How Wealth Disappears: How It May Appear in the Future

Do you remember Scrooge McDuck?

Scrooge was the incredibly wealthy uncle of Donald Duck, the famed Walt Disney character. Scrooge was also a miser, bathing in vats filled with coins but never spending a dime. For Scrooge (and most of the kids who read the early Disney comic books), wealth was a palpable thing, something you kept in a closet or vault.

            But it isn’t.

            Wealth is conditional. Something of value in one place or culture may have no value in another. Something of value in one time can be dirt cheap in another. There is absolutely no such thing as secure wealth.

            This is not an easy idea.

Most of us like to think that there is some level of money where we will feel very secure and we’ll stop worrying about money. When we’ve ‘got it made’ we won’t even think about money anymore.

            Well, dream on.

            The root of all wealth and all perceptions of value is income. It is income today and expectations of income tomorrow. Wealth, itself, does not exist. Wealth is an abstraction that represents promises of income.

            This is not an epistemology break.

I’m writing this because a rising volume of terrorized e-mail is filled with questions about “where did my money go?” as if it could be tracked down, bagged, and returned.

            In fact, wealth and value can disappear.

            Let’s start with the market equivalent of the tree falling in the forest. Suppose you built a house deep in a desert. You hauled all the building materials, you imported the labor, you drilled the wells and installed the solar electrical panels, and you stocked the freezer. You’d have your own private fortress.  It would cost you a fortune.

            Query: How much is it worth?

            Answer: Next to nothing. No one needs it and the services it provides have no value to most of the people on the planet. Many people placed a similar value on condos in Houston and Dallas only ten years ago because both cities had more condos than people who needed them.

            The same thing happens in business.

I was once a director of a small conglomerate that owned a machine tool company in Rochester New York. Jerry, the manager of the division, loved equipment. He collected automatic screw machines the way some people collect old Jaguars and Faberge eggs. If it could cut, grind, and fill the air with the delicate scent of machine oil, Jerry wanted to own it.

Jerry bought equipment for pennies on the dollar when other shops were going out of business and selling equipment at auction. He put it in a warehouse, cleaned it up, and waited. When business turned up and companies like Kodak and Xerox needed to make new metal parts by the thousands, Jerry sold equipment at a large profit.

            People put a high value on equipment when they expect to use it to make money. When they can’t use it to make money, they won’t buy it. What matters is income, flows of money. Nothing else counts. Today, and probably for the next year, you’ll be able to buy servers and routers for next to nothing in San Francisco and other dot-com hot beds.
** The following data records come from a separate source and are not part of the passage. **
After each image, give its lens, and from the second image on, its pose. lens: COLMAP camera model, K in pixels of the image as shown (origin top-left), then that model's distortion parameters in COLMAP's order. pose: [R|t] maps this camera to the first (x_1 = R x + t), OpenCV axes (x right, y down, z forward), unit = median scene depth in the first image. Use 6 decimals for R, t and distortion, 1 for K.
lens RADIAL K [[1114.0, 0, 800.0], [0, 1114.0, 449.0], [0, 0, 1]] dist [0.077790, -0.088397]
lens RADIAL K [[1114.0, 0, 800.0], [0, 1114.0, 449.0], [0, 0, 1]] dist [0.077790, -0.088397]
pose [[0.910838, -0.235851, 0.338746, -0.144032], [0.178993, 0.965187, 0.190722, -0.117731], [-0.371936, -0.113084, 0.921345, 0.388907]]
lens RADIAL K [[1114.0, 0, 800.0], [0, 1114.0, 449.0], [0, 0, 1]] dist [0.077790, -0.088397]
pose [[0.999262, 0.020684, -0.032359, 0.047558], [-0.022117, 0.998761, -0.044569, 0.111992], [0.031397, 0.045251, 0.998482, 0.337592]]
            You can see the wealth/income connection very directly in the market value of bonds. Issue a bond with a 12 percent coupon when the market demands it and your bond will be worth $1,000. But if interest rates decrease, the value of your bond will rise because the value of an income flow has increased.

            Which brings us to the present.

            Wealth was created when we developed expectations of fabulous future income. We invested in new technologies and expanding telecommunications services that promised to change our economy. It was all glorious and good.

            What we didn’t do is identify the actual future sources of income for those businesses. That’s how we could value Amazon, just over two years ago, at more than the combined value of two companies that control about 65 percent of book distribution in the United States— Barnes and Noble and Borders.

Sadly, the income never materialized— so all the “wealth” that had been created to represent imagined incomes disappeared.

Will wealth reappear in the future?

Yes. Some will be real and durable; some will be illusion. The real wealth will be directly connected to one thing. Magnificent and compelling sources of income.

That’s what we need to watch for.


This information is distributed for education purposes, and it is not to be construed as an offer, solicitation, recommendation, or endorsement of any particular security, product, or service.